The first award Kevrekidis received was the J.D. Crawford Prize of the Activity Group on Dynamical Systems of the Society for Industrial and Applied Mathematics (SIAM).

According to Kevrekidis, “The citation for this award reads, ‘for his contributions to our understanding of localized solutions of nonlinear wave equations and for developing these for a variety of applications in nonlinear optics and condensed matter physics including Bose-Einstein condensates and granular crystals.’”

Kevrekidis also received the Aristides F. Pallas Award of the Academy of Athens, Greece.  This prize is presented by researchers from Greece, and is awarded to the author of one paper in the areas of mathematical analysis who is presently in Greece or abroad, according to Kevrekidis.

Kevrekidis is originally from Greece and came to Massachusetts for “the status of the University and the culture and quality of life of the area.”

“It’s a really exciting and fun experience,” noted Kevrekidis. “This is my 12th year here and both I and my family have been delighted to have the opportunity to live and work in the Pioneer Valley for this period of time.”

“It’s a wonderful place to live and work at and I hope to continue doing that for a while here.”

The paper in which Panayotis Kevrekidis received this award for is titled, “Nonlinear Waves in Lattices: Past, Present Future,” and was published in the IMA Journal of Applied Mathematics.

In addition to receiving international recognition, Kevrekidis is currently a graduate professor at the University.

“My role as a faculty member entails all aspects of teaching, research and service,” said Kevrekidis.

“This semester, I am teaching a graduate Master of Science in Applied Mathematics project course, which is a year-long course whereby nine Master of Science students in Applied Mathematics are concentrating on a series of research-level projects and present their efforts through a written report and an oral public presentation,” Kevrekidis said.

While Kevrekidis has done a remarkable job as a faculty member, his work extends far beyond the classroom.

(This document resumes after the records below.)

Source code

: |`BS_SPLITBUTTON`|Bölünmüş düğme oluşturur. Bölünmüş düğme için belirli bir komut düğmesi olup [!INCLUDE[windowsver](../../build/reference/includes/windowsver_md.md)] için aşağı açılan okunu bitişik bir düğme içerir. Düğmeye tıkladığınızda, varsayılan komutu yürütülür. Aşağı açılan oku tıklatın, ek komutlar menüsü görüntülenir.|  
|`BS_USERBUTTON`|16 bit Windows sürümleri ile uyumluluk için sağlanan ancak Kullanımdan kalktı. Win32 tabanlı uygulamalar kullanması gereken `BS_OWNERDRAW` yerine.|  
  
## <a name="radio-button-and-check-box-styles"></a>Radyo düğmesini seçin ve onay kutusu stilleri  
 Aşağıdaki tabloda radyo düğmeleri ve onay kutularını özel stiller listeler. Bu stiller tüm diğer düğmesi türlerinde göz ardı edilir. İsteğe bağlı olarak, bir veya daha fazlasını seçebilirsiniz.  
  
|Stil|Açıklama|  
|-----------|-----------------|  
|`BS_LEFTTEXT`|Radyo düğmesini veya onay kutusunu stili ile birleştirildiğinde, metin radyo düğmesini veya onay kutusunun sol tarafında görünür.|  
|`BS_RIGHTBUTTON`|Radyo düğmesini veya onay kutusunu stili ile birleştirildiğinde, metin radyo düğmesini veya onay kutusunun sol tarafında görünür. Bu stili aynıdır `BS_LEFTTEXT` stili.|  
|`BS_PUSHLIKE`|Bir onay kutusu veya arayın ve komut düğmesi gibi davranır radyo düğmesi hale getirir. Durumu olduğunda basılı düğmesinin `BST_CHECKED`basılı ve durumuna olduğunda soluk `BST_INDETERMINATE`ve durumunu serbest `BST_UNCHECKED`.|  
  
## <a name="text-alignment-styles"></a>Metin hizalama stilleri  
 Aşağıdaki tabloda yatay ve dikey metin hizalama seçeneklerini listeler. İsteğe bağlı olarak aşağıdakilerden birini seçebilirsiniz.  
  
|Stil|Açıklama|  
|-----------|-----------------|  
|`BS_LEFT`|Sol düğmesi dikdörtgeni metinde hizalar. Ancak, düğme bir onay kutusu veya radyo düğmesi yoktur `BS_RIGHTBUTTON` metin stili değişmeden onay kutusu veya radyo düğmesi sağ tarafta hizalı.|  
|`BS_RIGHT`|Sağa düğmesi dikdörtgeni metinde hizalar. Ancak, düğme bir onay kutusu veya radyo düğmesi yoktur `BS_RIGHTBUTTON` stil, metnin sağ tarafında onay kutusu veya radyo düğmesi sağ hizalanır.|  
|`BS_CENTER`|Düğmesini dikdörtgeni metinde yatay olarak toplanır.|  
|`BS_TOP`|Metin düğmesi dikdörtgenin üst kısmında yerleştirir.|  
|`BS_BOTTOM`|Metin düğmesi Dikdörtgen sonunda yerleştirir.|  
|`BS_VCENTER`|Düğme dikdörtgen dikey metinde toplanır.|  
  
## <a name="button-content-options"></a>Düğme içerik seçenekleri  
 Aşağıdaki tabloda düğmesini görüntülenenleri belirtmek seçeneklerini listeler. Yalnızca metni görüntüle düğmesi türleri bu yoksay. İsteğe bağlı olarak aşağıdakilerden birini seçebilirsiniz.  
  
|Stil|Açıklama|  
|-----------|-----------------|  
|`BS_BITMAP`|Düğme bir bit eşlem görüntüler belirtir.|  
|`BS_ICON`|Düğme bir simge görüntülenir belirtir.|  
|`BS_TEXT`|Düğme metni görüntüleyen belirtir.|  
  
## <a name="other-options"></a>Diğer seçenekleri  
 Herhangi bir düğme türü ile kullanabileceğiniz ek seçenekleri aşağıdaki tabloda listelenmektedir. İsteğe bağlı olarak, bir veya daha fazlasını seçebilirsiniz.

“Additionally, I am conducting research both with researchers at UMass and at nearby institutions, as well as many colleagues nationally and internationally,” Kevrekidis said.

The research Kevrekidis is currently completing revolves primarily around the theme of nonlinear waves and their applications in physics and elsewhere, said Kevrekidis.

Panayotis Kevrekidis is also one of the two co-chairs for a major dynamical systems conference that will take place in Snowbird, UT in May, 2015.

Despite having worked at the University for over a decade, Kevrekidis has completed research at various other locations in the past.

“I have spent a number of extended stays at the Universities of Heidelberg and Hamburg in Germany,” said Kevrekidis, who did so while completing research as part of a Humboldt research fellowship from Germany.

Kevrekidis has also done research at the University of Minnesota as well as numerous other countries and universities.

Pleased with his time abroad, Kevrekidis noted, “These opportunities have been extremely precious as they have diversified my research and opened up new directions not only for me but also directly or indirectly for many of my students and post-doctoral fellows here at UMass.”

While Kevredikis received his awards primarily for work in the field of nonlinear waves, his research has extended to other realms within the mathematic world.

“I am quite broadly interested in all sorts of different levels and aspects of mathematical modeling and its applications to chemical, biological and physical systems,” said Kevredikis.

For example, Kevredikis has worked on catalytical oxidation of surfaces within chemistry, on angiogenic response of cells to tumors within biology and on many different areas in physics.  “My training is generally at the interface of Mathematics and Physics,” he said.

Panayotis Kevrekidis will continue researching these themes and others at the University while collaborating with colleagues from Amherst College, Western New England University and the University of Hartford.